All of the records must be repeated exactly.

• **Supplied material**
=== Begin Enclosure ===
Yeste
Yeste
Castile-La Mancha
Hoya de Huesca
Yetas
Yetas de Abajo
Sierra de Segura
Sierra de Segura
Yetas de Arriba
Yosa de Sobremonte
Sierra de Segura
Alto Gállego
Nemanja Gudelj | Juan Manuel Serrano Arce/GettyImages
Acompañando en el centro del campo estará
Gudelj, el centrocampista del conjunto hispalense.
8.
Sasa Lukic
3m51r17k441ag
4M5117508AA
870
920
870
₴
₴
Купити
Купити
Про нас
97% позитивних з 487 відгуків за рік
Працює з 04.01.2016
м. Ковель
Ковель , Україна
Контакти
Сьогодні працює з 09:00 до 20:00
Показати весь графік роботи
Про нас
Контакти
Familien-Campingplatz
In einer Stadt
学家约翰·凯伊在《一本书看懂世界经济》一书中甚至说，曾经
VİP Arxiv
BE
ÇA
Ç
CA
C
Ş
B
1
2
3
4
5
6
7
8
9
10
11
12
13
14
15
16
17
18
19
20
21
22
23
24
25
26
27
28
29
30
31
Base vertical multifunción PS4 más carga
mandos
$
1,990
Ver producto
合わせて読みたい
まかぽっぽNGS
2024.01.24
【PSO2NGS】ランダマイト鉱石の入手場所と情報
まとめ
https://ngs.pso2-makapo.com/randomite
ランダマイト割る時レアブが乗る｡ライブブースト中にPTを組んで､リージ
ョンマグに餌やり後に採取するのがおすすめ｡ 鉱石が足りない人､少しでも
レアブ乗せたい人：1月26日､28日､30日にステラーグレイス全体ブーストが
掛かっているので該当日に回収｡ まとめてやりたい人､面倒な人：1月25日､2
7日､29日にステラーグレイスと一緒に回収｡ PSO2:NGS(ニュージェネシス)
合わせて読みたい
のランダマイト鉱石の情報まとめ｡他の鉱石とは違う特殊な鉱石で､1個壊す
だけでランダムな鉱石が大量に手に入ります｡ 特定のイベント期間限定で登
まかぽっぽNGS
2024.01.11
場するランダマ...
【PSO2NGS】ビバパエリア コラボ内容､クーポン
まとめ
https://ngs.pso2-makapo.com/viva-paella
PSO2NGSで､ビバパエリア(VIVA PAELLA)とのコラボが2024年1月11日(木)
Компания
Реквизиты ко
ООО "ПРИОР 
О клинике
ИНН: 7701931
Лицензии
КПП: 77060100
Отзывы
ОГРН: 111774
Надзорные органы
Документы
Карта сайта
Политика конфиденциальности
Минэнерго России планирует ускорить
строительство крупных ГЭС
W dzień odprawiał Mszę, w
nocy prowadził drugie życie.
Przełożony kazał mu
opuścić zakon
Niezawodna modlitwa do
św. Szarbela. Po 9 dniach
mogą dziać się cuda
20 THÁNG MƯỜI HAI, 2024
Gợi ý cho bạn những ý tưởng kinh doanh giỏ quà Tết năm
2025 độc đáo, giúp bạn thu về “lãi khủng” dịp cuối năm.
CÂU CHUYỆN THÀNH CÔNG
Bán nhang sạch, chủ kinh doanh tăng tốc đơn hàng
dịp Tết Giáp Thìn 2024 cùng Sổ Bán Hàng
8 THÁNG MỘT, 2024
=== End Enclosure ===
• **Task response**
Yeste
Yeste
Castile-La Mancha
Hoya de Huesca
Yetas
Yetas de Abajo
Sierra de Segura
Sierra de Segura
Yetas de Arriba
Yosa de Sobremonte
Sierra de Segura
Alto Gállego
Nemanja Gudelj | Juan Manuel Serrano Arce/GettyImages
Acompañando en el centro del campo estará
Gudelj, el centrocampista del conjunto hispalense.
8.
Sasa Lukic
3m51r17k441ag
4M5117508AA
870
920
870
₴
₴
Купити
Купити
Про нас
97% позитивних з 487 відгуків за рік
Працює з 04.01.2016
м. Ковель
Ковель , Україна
Контакти
Сьогодні працює з 09:00 до 20:00
Показати весь графік роботи
Про нас
Контакти
Familien-Campingplatz
In einer Stadt
学家约翰·凯伊在《一本书看懂世界经济》一书中甚至说，曾经
VİP Arxiv
BE
ÇA
Ç
CA
C
Ş
B
1
2
3
4
5
6
7
8
9
10
11
12
13
14
15
16
17
18
19
20
21
22
23
24
25
26
27
28
29
30
31
Base vertical multifunción PS4 más carga
mandos
$
1,990
Ver producto
合わせて読みたい
まかぽっぽNGS
2024.01.24
【PSO2NGS】ランダマイト鉱石の入手場所と情報
まとめ
https://ngs.pso2-makapo.com/randomite
ランダマイト割る時レアブが乗る｡ライブブースト中にPTを組んで､リージ
ョンマグに餌やり後に採取するのがおすすめ｡ 鉱石が足りない人､少しでも
レアブ乗せたい人：1月26日､28日､30日にステラーグレイス全体ブーストが
掛かっているので該当日に回収｡ まとめてやりたい人､面倒な人：1月25日､2
7日､29日にステラーグレイスと一緒に回収｡ PSO2:NGS(ニュージェネシス)
合わせて読みたい
のランダマイト鉱石の情報まとめ｡他の鉱石とは違う特殊な鉱石で､1個壊す
だけでランダムな鉱石が大量に手に入ります｡ 特定のイベント期間限定で登
まかぽっぽNGS
2024.01.11
場するランダマ...
【PSO2NGS】ビバパエリア コラボ内容､クーポン
まとめ
https://ngs.pso2-makapo.com/viva-paella
PSO2NGSで､ビバパエリア(VIVA PAELLA)とのコラボが2024年1月11日(木)
Компания
Реквизиты ко
ООО "ПРИОР 
О клинике
ИНН: 7701931
Лицензии
КПП: 77060100
Отзывы
ОГРН: 111774
Надзорные органы
Документы
Карта сайта
Политика конфиденциальности
Минэнерго России планирует ускорить
строительство крупных ГЭС
W dzień odprawiał Mszę, w
nocy prowadził drugie życie.
Przełożony kazał mu
opuścić zakon
Niezawodna modlitwa do
św. Szarbela. Po 9 dniach
mogą dziać się cuda
20 THÁNG MƯỜI HAI, 2024
Gợi ý cho bạn những ý tưởng kinh doanh giỏ quà Tết năm
2025 độc đáo, giúp bạn thu về “lãi khủng” dịp cuối năm.
CÂU CHUYỆN THÀNH CÔNG
Bán nhang sạch, chủ kinh doanh tăng tốc đơn hàng
dịp Tết Giáp Thìn 2024 cùng Sổ Bán Hàng
8 THÁNG MỘT, 2024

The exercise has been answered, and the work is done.